Clearly these extra steps come at a cost compared to publishing raw CSV files. So why bear these costs?
There are two main reasons: discoverability and reusability.
Anyone (deliberately) publishing data on the Web presumably does so because they want other people to be able to find and reuse that data. The beauty of Linked Data is that discoverability is baked in to the combination of RDF and the Linked Data principles. Incoming links to an RDF data set put that data set “into the Web” and outgoing links increase the interconnectivity further.
Yes, you can create an HTML link to a CSV file, but you can’t link to specific things described in the data or say how they relate to each other. Linked Data enables this.
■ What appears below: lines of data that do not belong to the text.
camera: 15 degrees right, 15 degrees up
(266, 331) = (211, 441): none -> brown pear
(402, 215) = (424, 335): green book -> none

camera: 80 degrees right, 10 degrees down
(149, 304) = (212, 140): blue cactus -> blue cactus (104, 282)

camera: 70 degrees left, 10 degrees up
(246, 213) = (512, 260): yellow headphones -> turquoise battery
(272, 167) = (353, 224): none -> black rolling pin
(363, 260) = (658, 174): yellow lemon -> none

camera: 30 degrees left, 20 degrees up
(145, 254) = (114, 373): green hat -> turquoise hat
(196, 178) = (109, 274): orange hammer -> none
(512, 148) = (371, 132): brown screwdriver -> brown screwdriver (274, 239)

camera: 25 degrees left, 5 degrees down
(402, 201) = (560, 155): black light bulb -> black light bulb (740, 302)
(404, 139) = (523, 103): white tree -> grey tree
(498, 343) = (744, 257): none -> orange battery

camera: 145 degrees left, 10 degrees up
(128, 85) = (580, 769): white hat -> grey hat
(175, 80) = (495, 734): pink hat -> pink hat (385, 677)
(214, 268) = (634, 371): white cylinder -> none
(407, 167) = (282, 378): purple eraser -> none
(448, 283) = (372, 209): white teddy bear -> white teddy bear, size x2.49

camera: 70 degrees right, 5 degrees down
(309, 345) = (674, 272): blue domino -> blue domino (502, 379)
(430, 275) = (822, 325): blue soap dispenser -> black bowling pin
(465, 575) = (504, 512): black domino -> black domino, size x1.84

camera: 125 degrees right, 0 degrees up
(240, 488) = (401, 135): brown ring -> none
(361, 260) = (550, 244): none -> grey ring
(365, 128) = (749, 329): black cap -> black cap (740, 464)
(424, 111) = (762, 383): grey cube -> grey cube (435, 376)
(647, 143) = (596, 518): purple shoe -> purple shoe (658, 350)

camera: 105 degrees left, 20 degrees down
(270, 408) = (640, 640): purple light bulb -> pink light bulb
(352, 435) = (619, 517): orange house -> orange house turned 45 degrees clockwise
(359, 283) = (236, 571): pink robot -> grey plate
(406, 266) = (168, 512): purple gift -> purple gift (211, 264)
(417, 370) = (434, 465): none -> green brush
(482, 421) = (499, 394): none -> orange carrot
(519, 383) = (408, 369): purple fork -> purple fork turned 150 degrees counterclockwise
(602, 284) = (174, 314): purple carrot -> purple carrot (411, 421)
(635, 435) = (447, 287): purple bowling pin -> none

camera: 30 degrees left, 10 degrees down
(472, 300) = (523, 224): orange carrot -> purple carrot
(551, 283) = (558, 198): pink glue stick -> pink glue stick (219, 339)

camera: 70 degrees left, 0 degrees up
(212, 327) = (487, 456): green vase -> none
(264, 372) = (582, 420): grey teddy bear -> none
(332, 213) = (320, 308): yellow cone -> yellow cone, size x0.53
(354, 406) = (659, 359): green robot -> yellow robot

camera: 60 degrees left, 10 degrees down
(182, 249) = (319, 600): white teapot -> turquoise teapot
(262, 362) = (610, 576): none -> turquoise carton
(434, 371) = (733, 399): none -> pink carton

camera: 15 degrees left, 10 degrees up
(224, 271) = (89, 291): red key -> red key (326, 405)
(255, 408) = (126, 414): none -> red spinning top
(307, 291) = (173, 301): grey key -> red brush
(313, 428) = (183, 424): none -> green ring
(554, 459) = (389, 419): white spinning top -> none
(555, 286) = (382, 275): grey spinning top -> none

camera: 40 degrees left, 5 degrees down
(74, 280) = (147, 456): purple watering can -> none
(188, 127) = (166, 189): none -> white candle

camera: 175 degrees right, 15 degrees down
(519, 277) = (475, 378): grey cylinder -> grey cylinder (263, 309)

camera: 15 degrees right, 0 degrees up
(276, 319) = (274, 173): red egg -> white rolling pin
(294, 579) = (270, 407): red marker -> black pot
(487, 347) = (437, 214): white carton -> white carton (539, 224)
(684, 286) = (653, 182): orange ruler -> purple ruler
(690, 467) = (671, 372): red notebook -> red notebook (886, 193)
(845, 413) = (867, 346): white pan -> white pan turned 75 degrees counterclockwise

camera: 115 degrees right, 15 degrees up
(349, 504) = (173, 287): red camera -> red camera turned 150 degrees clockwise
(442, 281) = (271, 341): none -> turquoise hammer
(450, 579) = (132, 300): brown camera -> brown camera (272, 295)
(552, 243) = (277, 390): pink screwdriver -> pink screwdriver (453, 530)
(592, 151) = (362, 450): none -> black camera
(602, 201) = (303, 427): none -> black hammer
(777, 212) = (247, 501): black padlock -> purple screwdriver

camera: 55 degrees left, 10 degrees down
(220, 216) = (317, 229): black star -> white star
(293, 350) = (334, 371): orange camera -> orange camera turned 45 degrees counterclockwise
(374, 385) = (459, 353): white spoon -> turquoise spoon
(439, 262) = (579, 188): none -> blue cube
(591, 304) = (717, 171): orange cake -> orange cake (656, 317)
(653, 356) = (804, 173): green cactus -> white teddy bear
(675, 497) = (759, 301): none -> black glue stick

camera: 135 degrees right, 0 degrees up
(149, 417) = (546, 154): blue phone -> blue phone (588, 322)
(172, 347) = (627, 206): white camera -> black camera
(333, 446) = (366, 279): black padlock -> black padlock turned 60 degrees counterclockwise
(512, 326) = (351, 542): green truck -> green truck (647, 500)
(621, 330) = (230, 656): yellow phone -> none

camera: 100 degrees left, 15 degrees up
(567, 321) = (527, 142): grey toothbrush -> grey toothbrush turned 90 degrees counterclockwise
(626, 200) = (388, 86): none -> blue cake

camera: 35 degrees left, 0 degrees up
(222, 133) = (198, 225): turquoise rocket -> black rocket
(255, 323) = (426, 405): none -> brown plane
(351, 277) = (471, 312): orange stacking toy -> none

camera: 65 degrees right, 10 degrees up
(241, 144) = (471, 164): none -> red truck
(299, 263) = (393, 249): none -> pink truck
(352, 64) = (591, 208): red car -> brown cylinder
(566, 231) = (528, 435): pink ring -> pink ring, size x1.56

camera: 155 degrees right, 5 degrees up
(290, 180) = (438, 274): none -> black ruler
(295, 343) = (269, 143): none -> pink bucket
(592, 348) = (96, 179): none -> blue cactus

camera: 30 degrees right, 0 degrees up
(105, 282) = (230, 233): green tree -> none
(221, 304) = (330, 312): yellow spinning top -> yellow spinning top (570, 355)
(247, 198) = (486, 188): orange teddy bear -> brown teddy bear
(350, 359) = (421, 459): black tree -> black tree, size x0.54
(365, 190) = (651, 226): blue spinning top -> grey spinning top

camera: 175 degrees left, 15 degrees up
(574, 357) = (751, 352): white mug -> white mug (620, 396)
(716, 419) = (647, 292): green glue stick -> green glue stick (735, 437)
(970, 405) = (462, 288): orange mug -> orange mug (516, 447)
Yes, you can publish some documentation alongside a CSV file explaining what each of the columns mean, but that description can’t be interlinked with the data itself, making it self-describing. Linked Data does this. Yes, you can include URIs in the data itself, but CSV provides no mechanism that for indicating that the content of a particular cell is a link to be followed. Linked Data does this. Yes, you can create directories or catalogues that describe the data sets available from a particular publisher, but this doesn’t scale to the Web. Remember what the arrival of Google did to the Yahoo! directory? What we need is a mechanism that supports arbitrary discovery of data sets by bots roaming the Web and building searchable indices of the data they find. Linked Data enables this.
Assuming that a particular data set has been discovered, what is the cost of any one party using that data in a new application? Perhaps this application only needs one data set, in which case all the developer must do is read the documentation to understand the structure of the data and get on with writing code. A much more likely scenario is that the application requires integration of two or more data sets. If each of these data sets is just a CSV file then every application developer must incur the cost of integrating them, i.e. linking together the elements common to both data sets, and must do this for every new data set they want to use in their application. In this scenario the integration cost of using these data sets is proportional to their use. There are no economies of scale. It always costs the same amount, to every consumer.
Not so with Linked Data, which enables the data publisher to identify links between their data and third party data sets, and make these links available to every consumer of that data set by publishing them as RDF along with the data itself. Yes, there is a one-off cost to the publisher in creating the links that are most likely to be useful to data consumers, but that’s a one-off. It doesn’t increase every time a developer uses the data set, and each developer doesn’t have to pay that cost for each data set they use.
If data publishers are seriously interested in promoting the use of their data then this is a cost worth bearing. Why constantly reinvent the wheel by creating new sets of links for every application that uses a certain combination of data sets? Certainly as a UK taxpayer, I would rather the UK Government made this one-off investment in publishing and linking RDF data, thereby lowering the cost for everyone that wanted to use them. This is the way to build a vibrant economy around open data.